Philips adds colour crystals to monitors for work, play

While the the traditional desktop may well be going the way of the dodo, the desktop monitor is fortunately not going with it.

Now in use by people who cart laptops around on a day-to-day — and that’s pretty much all of us — monitors fill the void left by the small screen, making those times that we’re forced to sit behind a desk a little more tolerable due to the fact that we can have a bigger screen to do our work on, especially handy if your eyesight isn’t perhaps what it used to be.

But if you’re wondering if all monitors are the same, you might be pleasantly surprised, because resolutions are changing, and so is the technology inside the screens.

We’ve seen screens and displays changing on mobile devices for a while, and finally monitors are no longer going with the el-cheapo displays across the board, with some choosing better panels which are in turn better for your eyes.

While the In-Plane Switching (IPS) screens are always preferable for viewing angles to screens with the gamer friendly hyper-fast Twisted Nematic (TN) screens, Philips has this week attempted to change the game by bringing in a technology introduced on TVs first, with quantum dot being thrown into the mix.

For those not quite aware of what a quantum dot is, this is a buzzword which can also refer to “nano-crystals” or even Sony’s “Triluminos” technology, and relates to tiny crystals that — when placed in front of an LED backlight — produce stronger colour, with this resulting in a better quality image for the LCD.

Outside of the laptop world, we haven’t seen this on monitors, until now, that is, with Philips readying two for release. Both monitors are practically the same, offering a 27 inch display with the 1920×1080 Full HD resolution in a white frame, with the option being either a silver and gold stand.


MMD, the licensing partner of Philips, says the screens cover 99 percent of the Adobe RGB colour-space, while they achieve 100 percent of the sRGB space, suggesting designers and photographers should be able to use them as well as gamers and regular folk, and since there’s an IPS panel here, too, viewing angles should be good.

About the only quibbles we have are with resolution and display ports, and with no 4K resolution on offer — in fact, nothing higher than Full HD — we have to wonder why Philips and MMD didn’t try harder for a more modern screen, especially since nano-crystals have been employed.

Our other complaint is in the ports, and while monitor technology slowly gets better, the ports have changed dramatically over the years.
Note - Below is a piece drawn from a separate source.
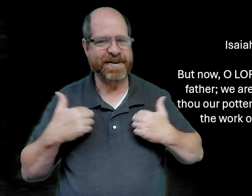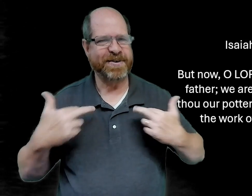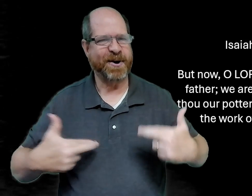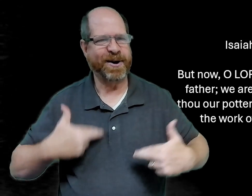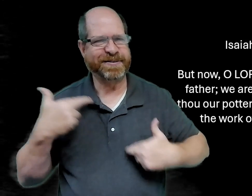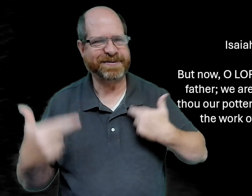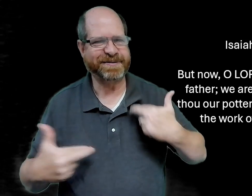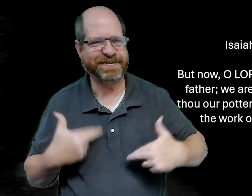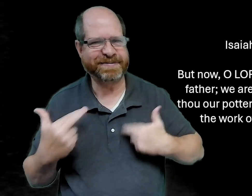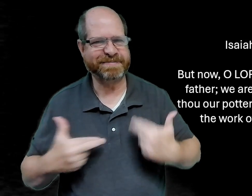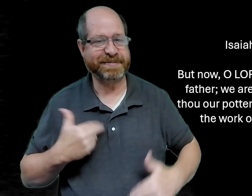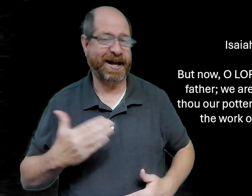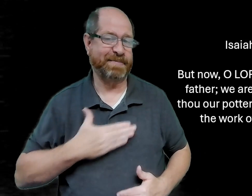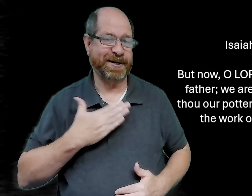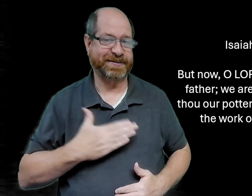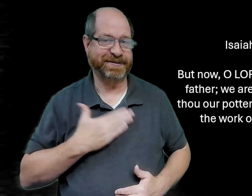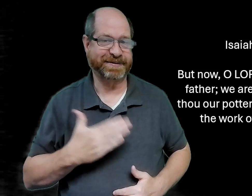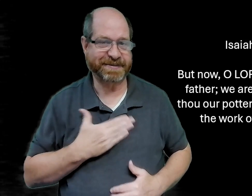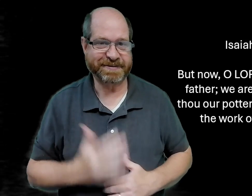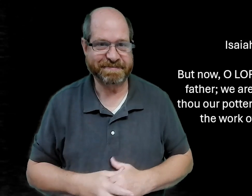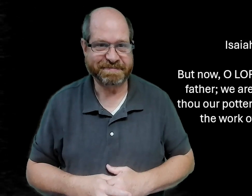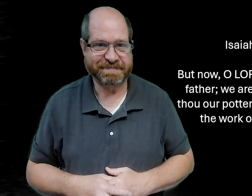is that our lives will have joy and happiness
In this screen — the 276E6ADSS and 276E6ADSW — you’ll only find mostly old ports, with VGA (D-SUB), DVI, and HDMI with support for MHL.


That might seem like jargon, but it screams “old computers” rather than anything modern, especially since there’s no DisplayPort, Mini-DisplayPort, Thunderbolt, or several HDMI ports.

And that makes us think Philips and MMD may well be targeting people with old computers, as opposed to people keen on adding a bit of TV-class tech to their computer world.

If this is where you see yourself, you’ll find the Philip 276E6ADSS and 276E6ADSW in computers stores for a recommended retail price of $299 now.